**Brief:** Print the whole listing below exactly as given, pictures excluded.

Given data Start Marker

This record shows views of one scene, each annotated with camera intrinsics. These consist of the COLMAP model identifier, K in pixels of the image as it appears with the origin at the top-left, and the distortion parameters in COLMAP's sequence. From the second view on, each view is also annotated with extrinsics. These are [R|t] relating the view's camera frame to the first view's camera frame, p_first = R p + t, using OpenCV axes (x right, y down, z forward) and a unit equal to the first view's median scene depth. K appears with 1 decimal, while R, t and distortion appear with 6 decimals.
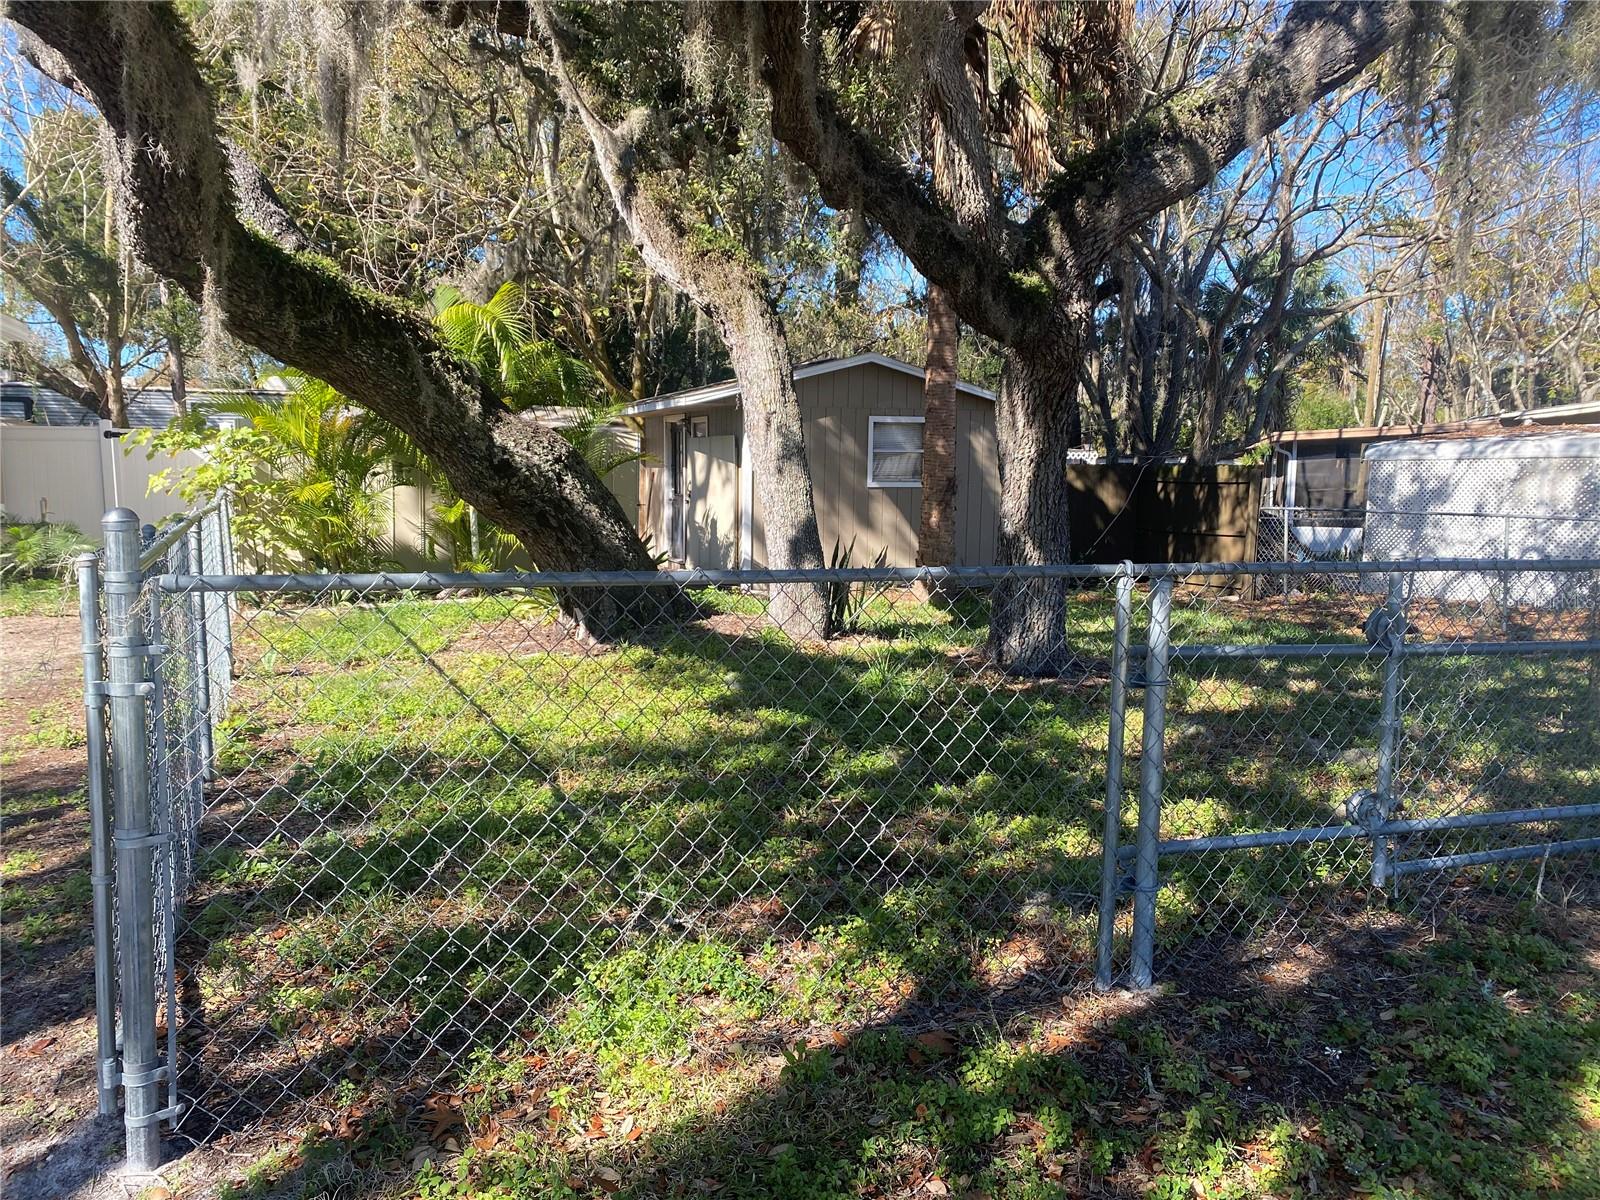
lens RADIAL K [[1215.0, 0, 799.7], [0, 1215.0, 597.3], [0, 0, 1]] dist [0.044343, -0.050203]
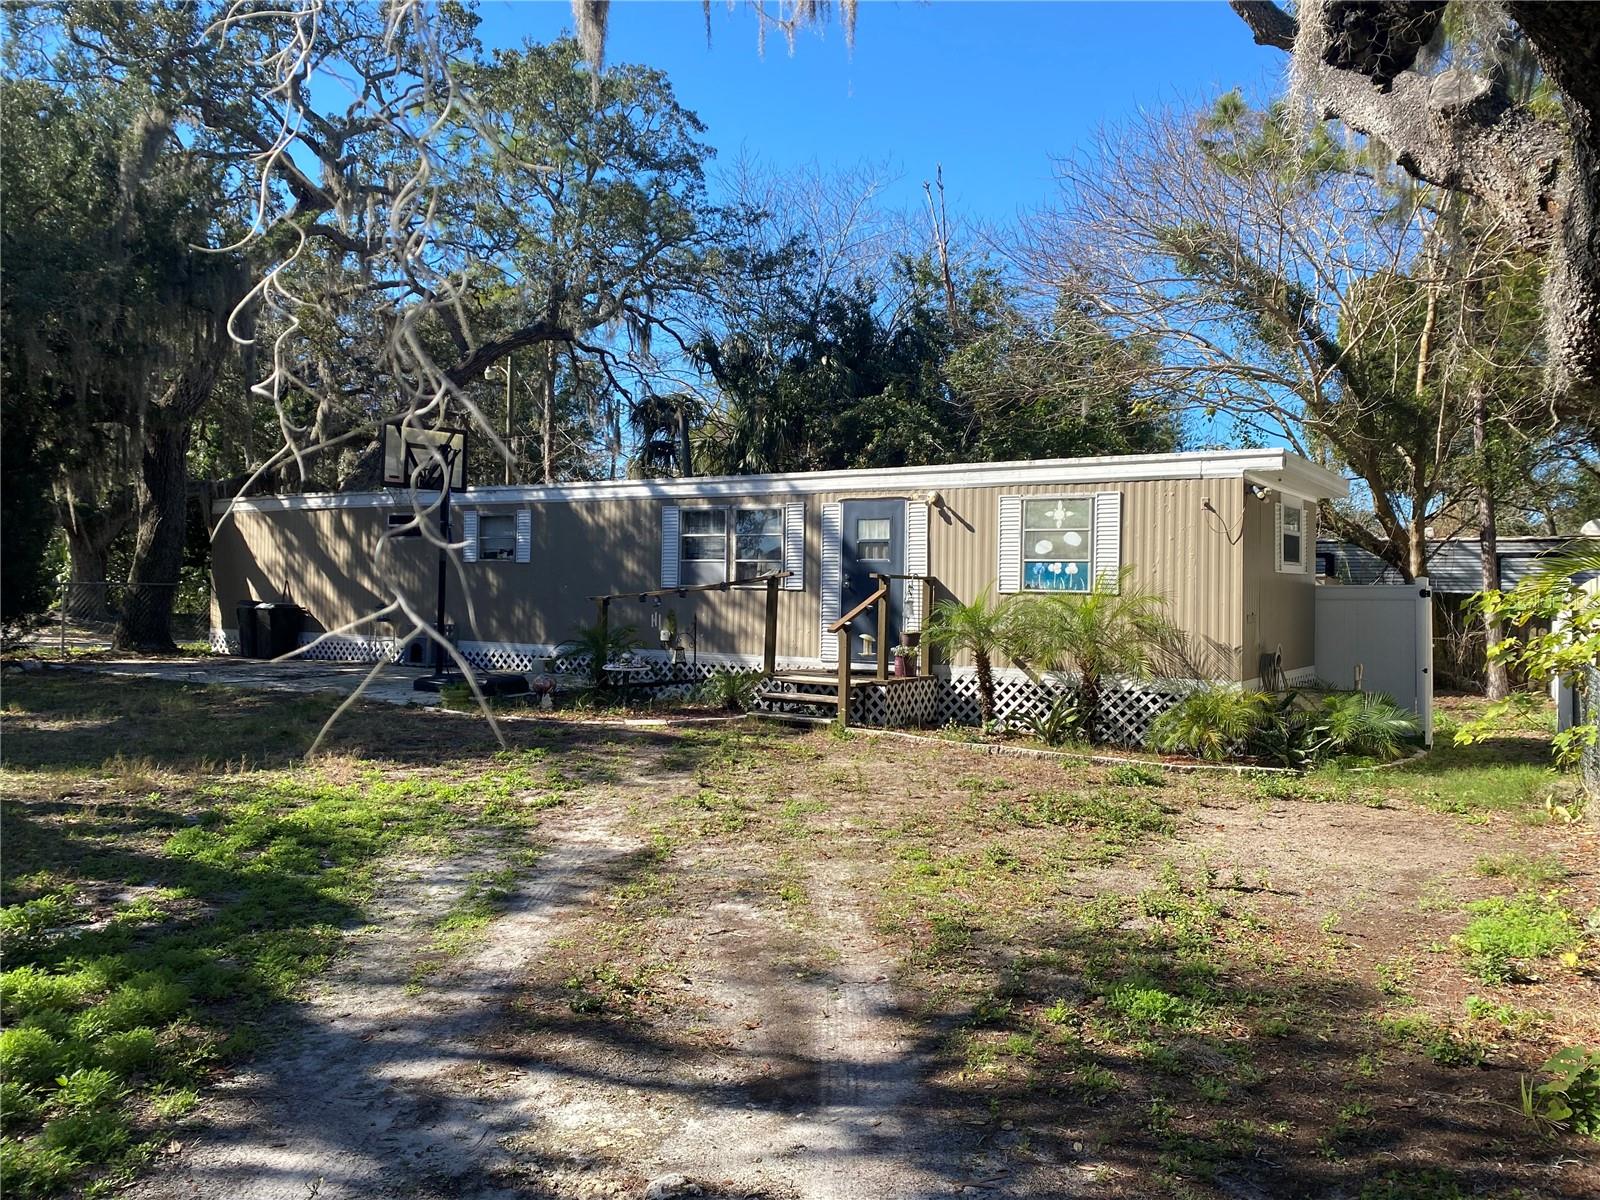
lens RADIAL K [[1215.0, 0, 800.2], [0, 1215.0, 595.6], [0, 0, 1]] dist [0.044343, -0.050203]
pose [[0.582218, 0.000997, -0.813032, -0.066574], [-0.099883, 0.992512, -0.070309, -0.014844], [0.806874, 0.122143, 0.577958, 0.073538]]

Given data End Marker

**Problem solution:**
This record shows views of one scene, each annotated with camera intrinsics. These consist of the COLMAP model identifier, K in pixels of the image as it appears with the origin at the top-left, and the distortion parameters in COLMAP's sequence. From the second view on, each view is also annotated with extrinsics. These are [R|t] relating the view's camera frame to the first view's camera frame, p_first = R p + t, using OpenCV axes (x right, y down, z forward) and a unit equal to the first view's median scene depth. K appears with 1 decimal, while R, t and distortion appear with 6 decimals.
lens RADIAL K [[1215.0, 0, 799.7], [0, 1215.0, 597.3], [0, 0, 1]] dist [0.044343, -0.050203]
lens RADIAL K [[1215.0, 0, 800.2], [0, 1215.0, 595.6], [0, 0, 1]] dist [0.044343, -0.050203]
pose [[0.582218, 0.000997, -0.813032, -0.066574], [-0.099883, 0.992512, -0.070309, -0.014844], [0.806874, 0.122143, 0.577958, 0.073538]]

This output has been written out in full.